Article: Distinguishing the Signals of Gingivitis and Periodontitis in Supragingival Plaque: A Cross-Sectional Cohort Study in Malawi, Liam Shaw, Ulla Harjunmaa, Ronan Doyle, Simeon Mulewa, Davie Charlie, Ken Maleta, Robin Callard, A. Sarah Walker, Francois Balloux, Per Ashorn and Nigel Klein, Applied and Environmental Microbiology, doi: 10.1128/AEM.01756-16, published online 12 August 2016.
Distinguishing the Signals of Gingivitis and Periodontitis in Supragingival Plaque: A Cross-Sectional Cohort Study in Malawi
Periodontal disease ranges from gingival inflammation (gingivitis) to the inflammation and loss of tooth-supporting tissues (periodontitis). The bacterial composition of supragingival plaque across a range of periodontal severities has not previously been explored with high-throughput sequencing. Furthermore, quantitative modelling of bacterial abundances in supragingival plaque as a function of both gingivitis and periodontitis has not previously been attempted.
We assessed a cross-sectional cohort of 962 Malawian women for periodontal disease and used 16S rRNA gene amplicon sequencing (V5-V7 region) to characterise the bacterial composition of supragingival plaque samples. Associations between bacterial relative abundances and gingivitis/periodontitis were investigated by using negative binomial models, adjusting for epidemiological factors. We also examined bacterial co-occurrence networks to assess community structure.
The main differences in supragingival plaque composition were associated more with gingivitis than periodontitis, including higher bacterial diversity and greater abundance of particular species. However, even after controlling for gingivitis, the presence of subgingival periodontitis was associated with an altered supragingival plaque. A small number of species were associated with periodontitis but not gingivitis, including members ofPrevotella, Treponema, and Selemonas, supporting a more complex disease model than linear progression following on from gingivitis. Co-occurrence networks of periodontitis-associated taxa clustered according to periodontitis across all gingivitis severities. Species including Filifactor alocis and Fusobacterium nucleatum were central to this network, supporting their role in co-aggregation of periodontal biofilms during disease progression.
Our findings confirm that periodontitis cannot be considered simply an advanced stage of gingivitis, even when only considering supragingival plaque.

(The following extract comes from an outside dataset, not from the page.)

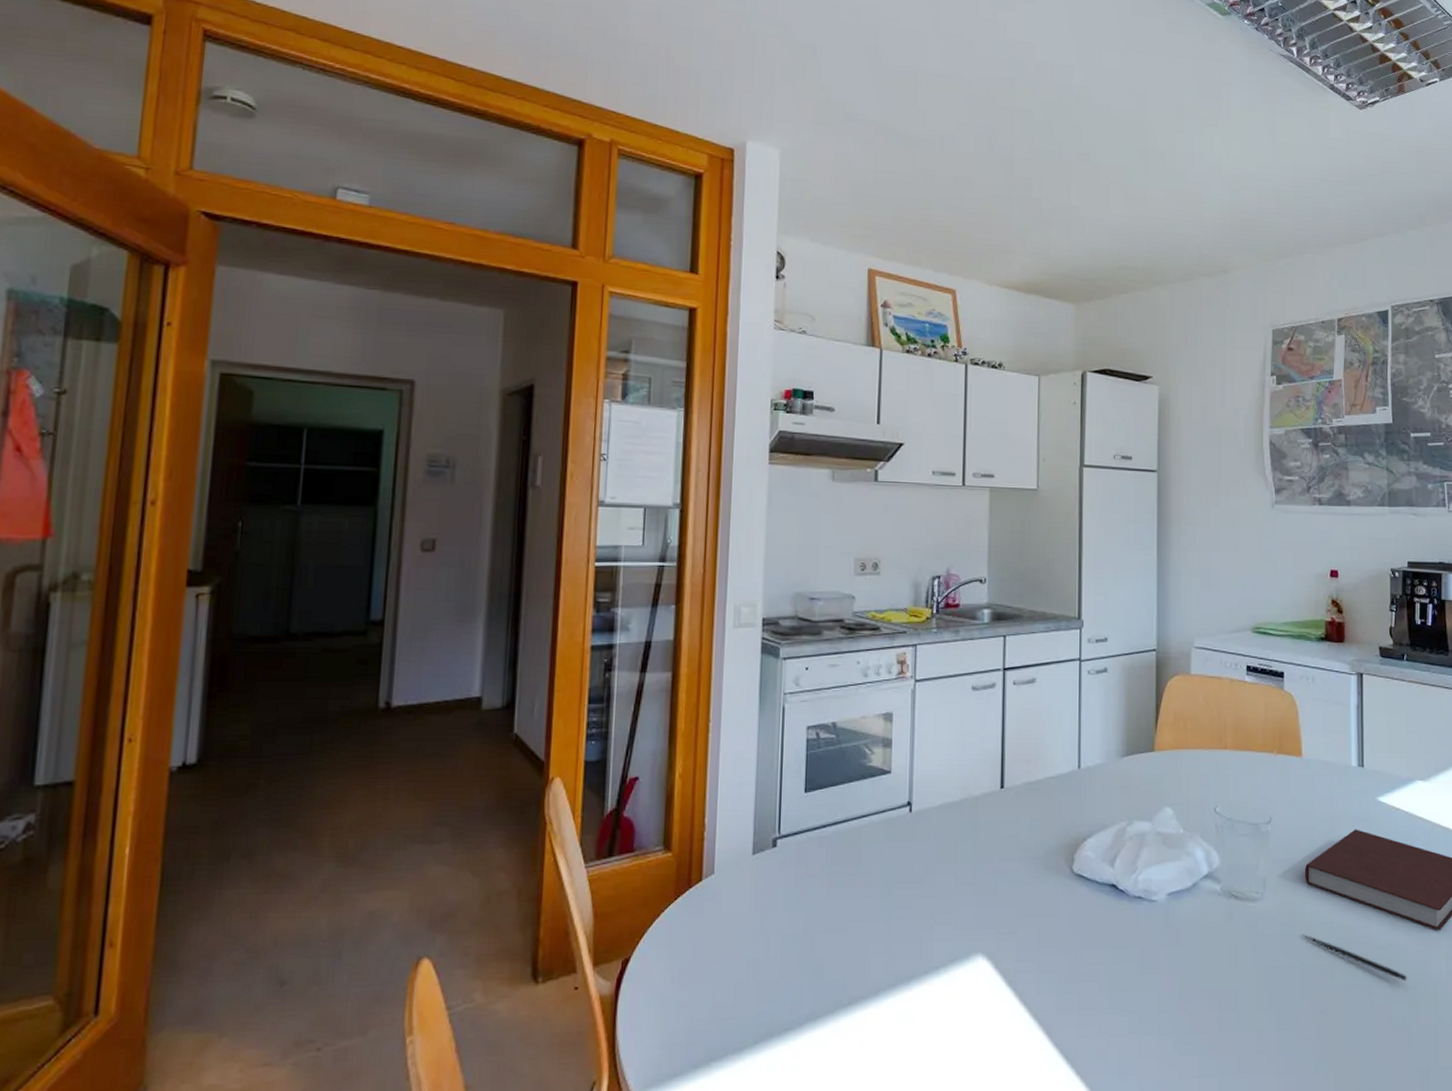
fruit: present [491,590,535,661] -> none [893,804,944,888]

IMPORTANCE. Periodontal disease is a major public health problem associated with oral bacteria. While earlier studies focused on a small number of ‘periodontal pathogens’, it is now accepted that the whole bacterial community may be important. However, previous high-throughput marker gene sequencing studies of supragingival plaque have largely focused on high-income populations with good oral hygiene without including a range of periodontal disease severities. Our study includes a large number of low-income participants with poor oral hygiene and a wide range of severities. We are able to quantitatively model bacterial abundances as a function of both gingivitis and periodontitis, which has not previously been attempted. A signal associated with periodontitis remains after controlling for gingivitis severity, supporting the concept that even when only considering supragingival plaque, periodontitis is not simply an advanced stage of gingivitis. This suggests the future possibility of diagnosing periodontitis based on bacterial occurrences in supragingival plaque.